多くの企業が不況にあえぐ中、任天堂は2009年3月期決算で、売上高1兆8386億円、営業利益5552億円、経常利益4486億円、当期純利益2790億円と、前期に続いてすべての数値が過去最高を記録した。

ほかの企業が不況にあえぐ中、過去最高の決算を続ける

 続く2010年3月期第1四半期(4~6月)は前年同期比で減収減益になっているものの、岩田聡氏が社長に就任した初年度(2003年3月期)に比べると、驚異的な業績の伸びである。任天堂はなぜ、快進撃を果たしたのか。

任天堂“驚き”を生む方程式』井上理著、日本経済新聞出版社、1700円(税抜)

 具体的な理由は、2004年発売の携帯型ゲーム機「ニンテンドーDS」、2006年発売の据え置き型ゲーム機「Wii」のヒット。

 1990年代半ばから10年間、ソニーの「プレイステーション」(PS)と「PS2」に苦杯をなめた任天堂は、次世代ゲーム機の競争ではハードの高性能化を追わなかった。

 ハード面でローテクでも、「脳を鍛える大人のDSトレーニング」や「Wiiフィット」などのソフトが爆発的に当たり、DS現象、Wii現象を巻き起こして、2009年3月、Wiiは世界累計で5000万台、DSは1億台を突破した。

 従来のゲームファンや中高生を奪い合うのでなく、ゲームに関心がなかった「大人」に販路を拡大して競り勝った背景には、「任天堂らしさ」というソフト重視の哲学があった。

 任天堂には明文化された社是・社訓といったものがないが、著者は取材の中で、「任天堂らしさ」という言葉を何度も耳にする。

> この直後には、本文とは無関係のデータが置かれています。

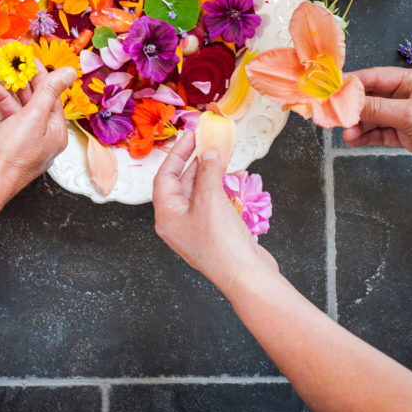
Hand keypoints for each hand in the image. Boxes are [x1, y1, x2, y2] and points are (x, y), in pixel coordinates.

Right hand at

 本書は、「脳トレ」を自ら企画した岩田社長、「ドンキーコング」「マリオ」「ゼルダ」シリーズを生んだ宮本茂専務ら、現経営陣の仕事から書き起こし、1960~90年代にわたって「ウルトラハンド」「ゲーム&ウォッチ」「ゲームボーイ」などのヒット商品を開発した故・横井軍平氏の業績を紹介して、今年創業120周年を迎える任天堂の源流をたどっていく。

任天堂らしさとは、「厳父」の存在

 「任天堂らしさ」とは、「家風」のことだろうか。読みながら感じたのは、「厳父」の存在である。岩田氏を後任に指名し、横井氏、宮本氏に部署を与えてその才能を存分に発揮させたのは、「ワンマン」「カリスマ」と言われ、半世紀以上にわたって任天堂を率いた山内溥前社長だった。

 そもそも「娯楽」とは何だろうか。子供は親の厳しい目をかいくぐって遊びをクリエイトするが、任天堂を経営危機から救った横井氏の「ウルトラハンド」や「ゲーム&ウオッチ」の開発秘話は、ビジネスライクな上司と部下の関係ではなく、親子と言えるような、山内氏、横井氏の関係を伝えている。